In der .h ist die Schnittstelle zur Bibliothek definiert (d.h. welche 
Funktionen gibt es, wie werden sie aufgerufen). Die benutzt der 
Compiler, um den passenden Aufrufcode zu generieren.

Die .so ist ein shared object und enthält den fertigen Binärcode, der 
aber noch nicht vollständig gelinkt ist.

Mirco G. schrieb:
> Da Du es als Binary bezeichnet hast nehme ich mal an das
> die .so schon compilierte Teilfunktionen enthält.

Das ist alles schon vollständig fertig compiliert (zumindest die 
Funktionen, die da drin sind).
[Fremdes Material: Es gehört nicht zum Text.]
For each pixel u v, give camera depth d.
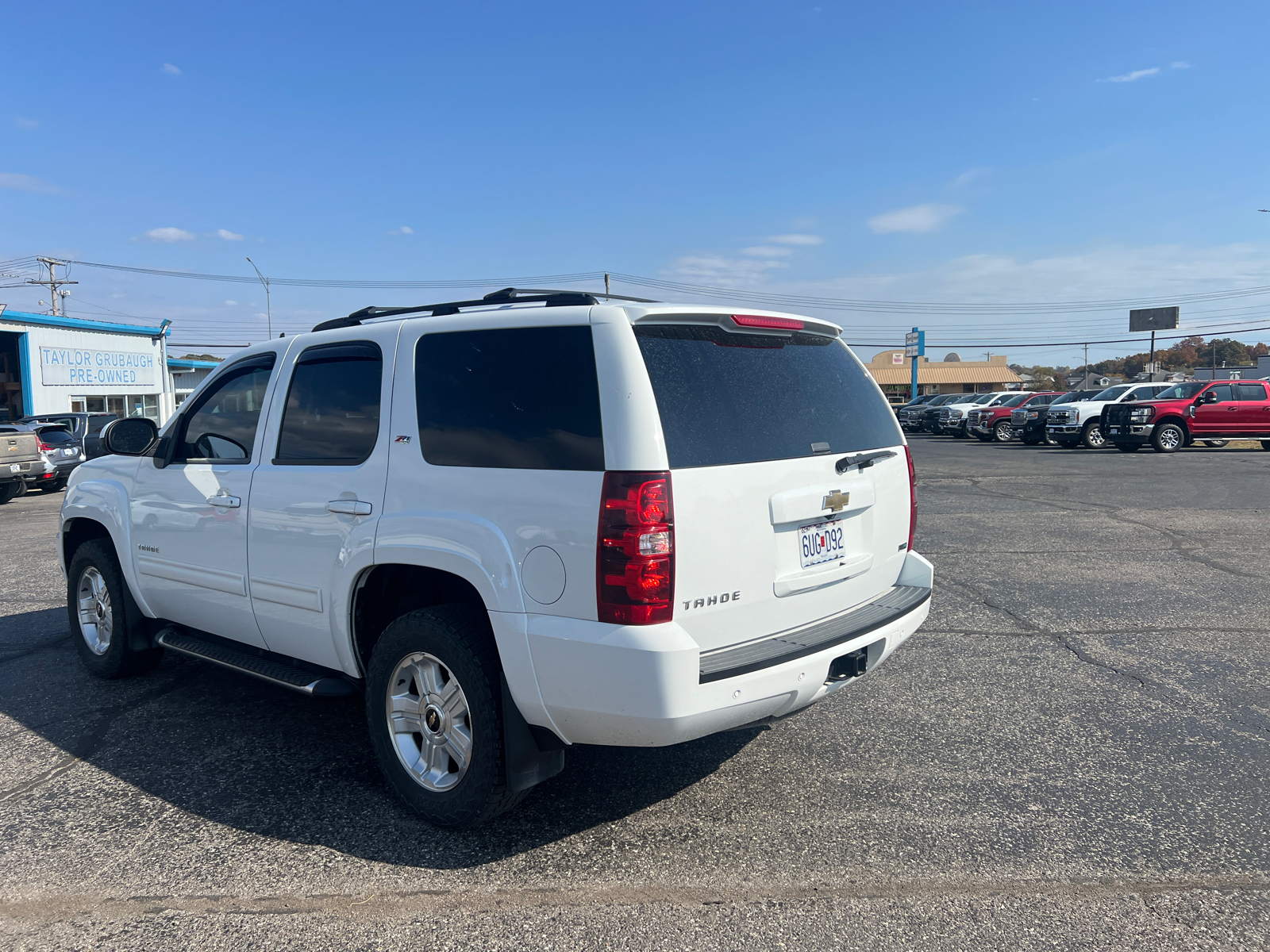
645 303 3.03
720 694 2.70
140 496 4.48
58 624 6.24
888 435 3.79
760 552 2.92
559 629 2.71
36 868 2.92
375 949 2.47
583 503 2.68
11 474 15.55
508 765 2.92
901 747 3.91
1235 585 7.11
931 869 2.88
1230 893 2.72
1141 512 11.38
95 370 32.47
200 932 2.56
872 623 3.25
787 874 2.85
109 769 3.73
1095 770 3.65
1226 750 3.83
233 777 3.63
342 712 4.42
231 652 4.05
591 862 2.94
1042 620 6.09
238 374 4.12
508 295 3.47
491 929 2.56
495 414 2.98
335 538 3.38
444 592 3.45
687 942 2.49
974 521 10.76
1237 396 22.38
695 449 2.76
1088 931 2.53
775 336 3.31
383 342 3.40
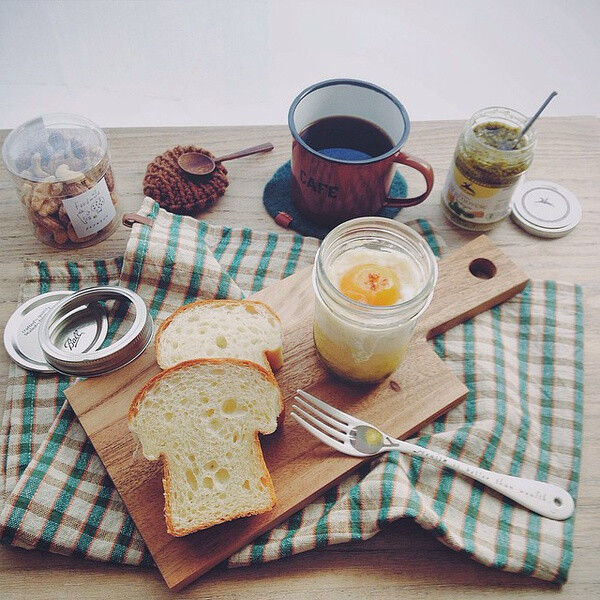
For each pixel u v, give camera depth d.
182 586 0.42
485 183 0.53
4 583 0.43
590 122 0.64
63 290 0.54
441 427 0.48
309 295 0.52
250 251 0.56
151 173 0.57
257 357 0.47
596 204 0.59
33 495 0.44
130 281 0.53
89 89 0.76
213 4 0.83
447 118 0.76
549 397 0.50
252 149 0.60
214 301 0.49
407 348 0.47
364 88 0.54
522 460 0.47
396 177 0.60
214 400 0.44
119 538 0.44
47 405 0.49
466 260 0.54
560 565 0.43
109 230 0.56
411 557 0.44
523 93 0.78
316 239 0.56
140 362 0.49
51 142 0.53
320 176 0.52
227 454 0.44
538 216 0.58
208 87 0.77
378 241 0.46
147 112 0.74
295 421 0.47
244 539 0.43
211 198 0.57
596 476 0.47
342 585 0.43
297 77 0.78
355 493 0.44
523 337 0.52
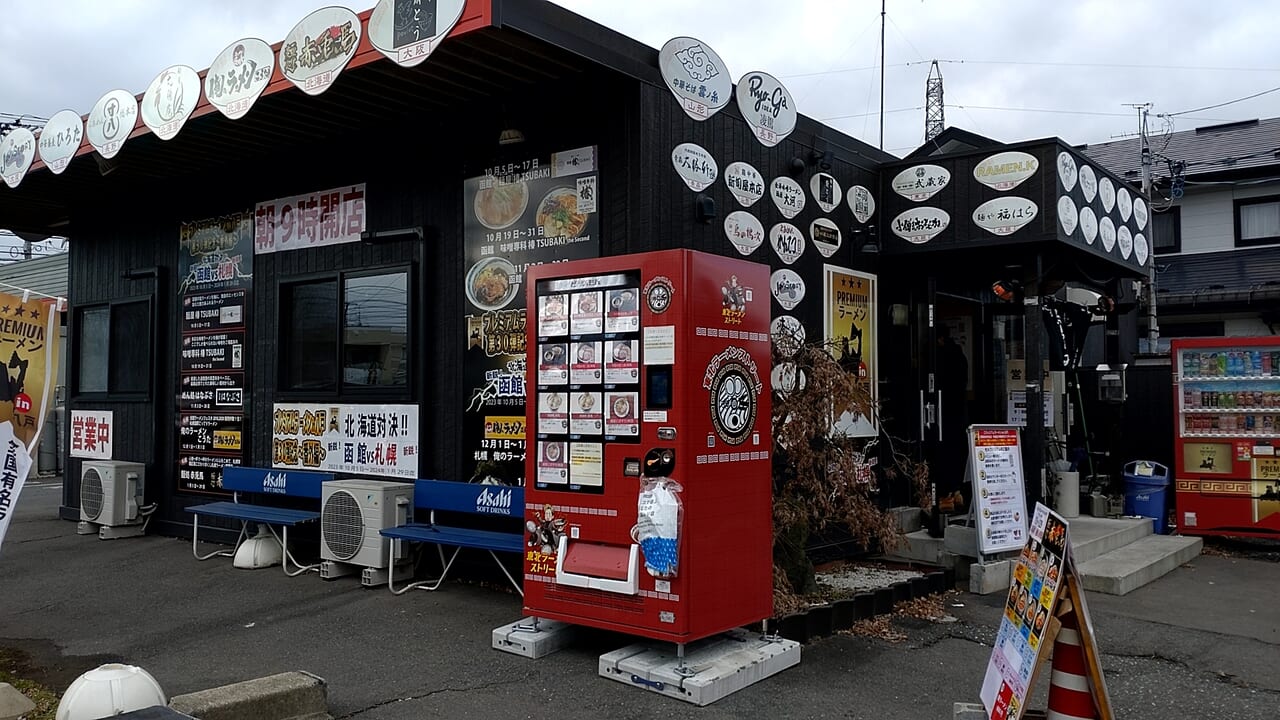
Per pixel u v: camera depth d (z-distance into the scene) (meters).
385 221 7.93
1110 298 10.85
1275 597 7.38
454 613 6.36
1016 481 7.66
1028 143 7.95
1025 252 8.39
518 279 6.96
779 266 7.54
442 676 5.08
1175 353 9.97
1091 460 11.02
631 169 6.30
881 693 4.91
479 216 7.23
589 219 6.54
Da sind nur zusätzliche Informationen 
drin, die man braucht, um die Datei in den Speicher eines anderen 
Programmes laden zu können.

Mirco G. schrieb:
> Vorcompiliert wird vermutlich damit das compilieren auf einem RPi nicht
> so lange dauert? Ansonsten sehe ich darin nämlich keinen Sinn :D.

Nein, das ist aber ein nützlicher Effekt. Eine shared library (im 
Gegensatz zu einer static library) bleibt im Dateisystem immer 
getrennt vom eigentlichen Programm. Wenn du das Programm startest, lädt 
der dynamische Linker (ld.so) alle benötigten .so-Dateien in den 
Speicher und passt alle Funktionsaufrufe des Programms so an, dass die 
auf die richtigen Adressen zeigen.

Das heißt, dass (a) mehrere Programme die gleiche Datei nutzen können, 
was Plattenplatz spart; (b) mehrere Programme die gleiche Datei im RAM 
nutzen können (zumindest den readonly-Anteil, also v.a. Code), das spart 
RAM; (c) du die Bibliothek getrennt vom Programm aktualisieren kannst.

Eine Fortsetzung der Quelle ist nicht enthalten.